In print, that point can sound like an “issue.” In audio, it sounds like a lived reality. Listening changes how it lands.
From there, we returned to planning. Custead made a comparison that is especially relevant for veterinarians: the way clinicians plan for anesthesia emergencies. Before a procedure, you plan the “what ifs,” even if you hope they never occur. She argued that the same mindset should apply to personal and business continuity. If something happens, who is called first? Who can access resources? Who can make decisions? And, for practice owners, who can run payroll and communicate with clients?
She described what it looks like when contingency plans don’t exist. As an oncologist, she regularly coordinates with family veterinarians. Sometimes she simply cannot reach a practice — calls and emails go unanswered — and only later learns the veterinarian had a heart attack or another sudden event and the doors closed. Patients are told to find care elsewhere. In some communities, that means waiting months. In oncology, where pets may be mid-protocol, delay can be catastrophic.

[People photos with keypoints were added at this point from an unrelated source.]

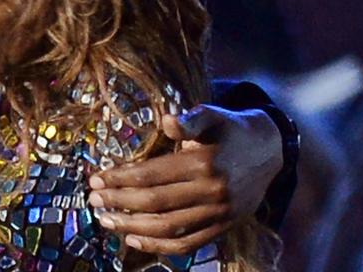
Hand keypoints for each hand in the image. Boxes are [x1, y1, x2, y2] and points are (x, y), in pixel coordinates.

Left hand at [87, 105, 282, 254]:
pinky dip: (158, 247)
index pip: (151, 175)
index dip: (120, 179)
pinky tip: (132, 240)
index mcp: (204, 163)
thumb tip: (166, 121)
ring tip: (105, 220)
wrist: (269, 150)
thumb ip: (189, 120)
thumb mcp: (211, 115)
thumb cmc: (228, 129)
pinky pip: (188, 244)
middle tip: (93, 199)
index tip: (96, 178)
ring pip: (168, 228)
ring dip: (131, 227)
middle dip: (119, 202)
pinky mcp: (223, 227)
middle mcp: (212, 192)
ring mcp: (219, 214)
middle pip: (155, 203)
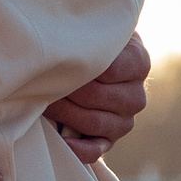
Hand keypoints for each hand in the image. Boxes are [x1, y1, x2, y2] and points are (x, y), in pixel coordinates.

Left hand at [44, 33, 149, 168]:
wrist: (91, 63)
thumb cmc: (89, 42)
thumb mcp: (97, 30)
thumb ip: (93, 31)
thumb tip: (69, 36)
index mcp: (138, 64)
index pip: (110, 70)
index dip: (82, 68)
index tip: (57, 60)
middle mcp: (136, 96)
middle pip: (98, 97)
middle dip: (67, 90)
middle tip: (42, 82)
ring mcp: (125, 122)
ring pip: (94, 123)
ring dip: (64, 113)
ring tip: (43, 102)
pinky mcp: (110, 141)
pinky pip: (95, 150)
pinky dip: (77, 149)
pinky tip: (61, 141)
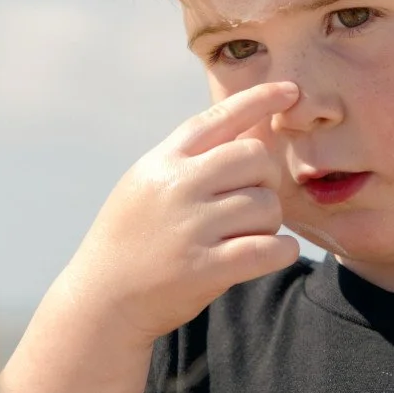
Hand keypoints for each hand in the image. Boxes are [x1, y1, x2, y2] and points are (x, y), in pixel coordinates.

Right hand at [64, 81, 302, 346]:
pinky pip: (268, 249)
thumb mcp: (147, 184)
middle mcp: (177, 185)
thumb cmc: (132, 239)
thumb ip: (188, 160)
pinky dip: (280, 250)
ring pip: (266, 205)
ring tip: (247, 235)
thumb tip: (247, 132)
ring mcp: (190, 226)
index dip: (259, 99)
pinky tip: (274, 252)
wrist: (102, 301)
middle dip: (267, 178)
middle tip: (254, 201)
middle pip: (256, 157)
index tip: (291, 91)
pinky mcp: (204, 267)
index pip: (219, 117)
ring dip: (269, 222)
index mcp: (164, 160)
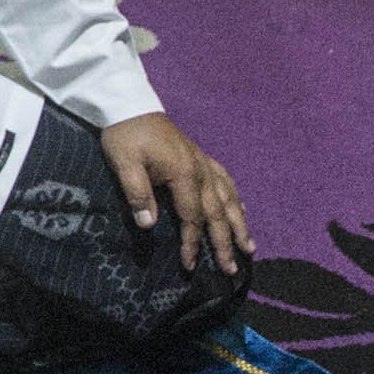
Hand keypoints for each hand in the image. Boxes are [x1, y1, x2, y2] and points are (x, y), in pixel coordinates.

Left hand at [101, 112, 252, 276]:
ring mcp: (202, 162)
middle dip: (225, 243)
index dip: (192, 243)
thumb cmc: (125, 135)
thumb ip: (137, 193)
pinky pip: (225, 180)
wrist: (129, 104)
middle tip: (232, 269)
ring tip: (250, 248)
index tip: (190, 266)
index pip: (192, 217)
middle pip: (217, 213)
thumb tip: (148, 225)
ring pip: (228, 198)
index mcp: (183, 173)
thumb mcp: (124, 163)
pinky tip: (242, 209)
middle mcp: (200, 170)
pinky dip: (236, 198)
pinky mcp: (199, 156)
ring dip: (240, 224)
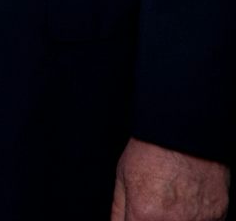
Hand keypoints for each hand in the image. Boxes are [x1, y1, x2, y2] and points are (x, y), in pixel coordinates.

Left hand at [112, 138, 229, 220]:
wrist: (186, 129)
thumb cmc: (151, 150)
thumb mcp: (123, 178)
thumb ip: (119, 211)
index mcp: (145, 214)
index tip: (136, 216)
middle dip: (152, 220)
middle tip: (153, 208)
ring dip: (176, 220)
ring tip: (171, 204)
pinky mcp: (220, 214)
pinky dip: (195, 219)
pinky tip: (187, 204)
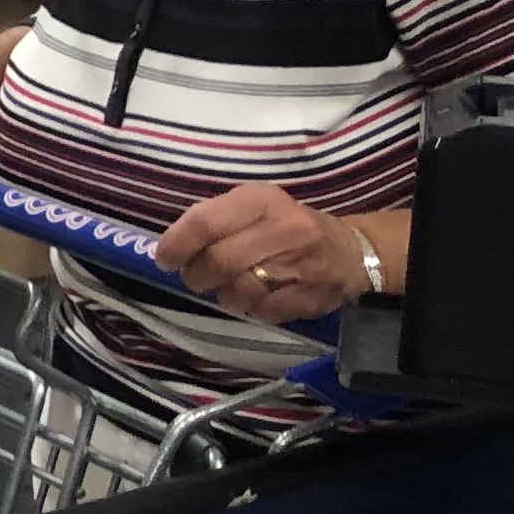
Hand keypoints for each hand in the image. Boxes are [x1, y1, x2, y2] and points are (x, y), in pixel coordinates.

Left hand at [156, 184, 377, 324]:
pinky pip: (262, 313)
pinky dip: (252, 309)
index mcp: (262, 200)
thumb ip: (214, 220)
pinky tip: (260, 296)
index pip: (206, 222)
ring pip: (237, 292)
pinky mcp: (311, 297)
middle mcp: (284, 229)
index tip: (165, 258)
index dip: (177, 245)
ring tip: (231, 286)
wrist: (349, 252)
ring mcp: (301, 265)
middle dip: (196, 276)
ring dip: (224, 295)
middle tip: (195, 278)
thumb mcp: (254, 205)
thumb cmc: (285, 225)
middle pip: (218, 262)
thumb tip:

The unsettling truth of the episode is not that disability insurance is complex. It’s that veterinary culture makes risk easy to postpone and hard to confront. It’s easier to buy liability coverage because the threat feels external and definable. It’s harder to plan for disability because it requires imagining your own interruption, your own impermanence, your own limits.
Custead’s most useful insight isn’t a checklist. It’s a reframing: disability planning isn’t about pessimism. It’s about respecting how quickly a normal day can become an operational crisis — for an individual veterinarian and for a practice.
The parts that linger most are the ones that are easy to skim past on the page: the tone when she describes the cat bite, the pause before she talks about suicide, the way she speaks about responsibility after becoming a business owner. If you want to understand how those risks actually feel inside the profession, you’ll get more from hearing her say it than from reading a summary of what she meant.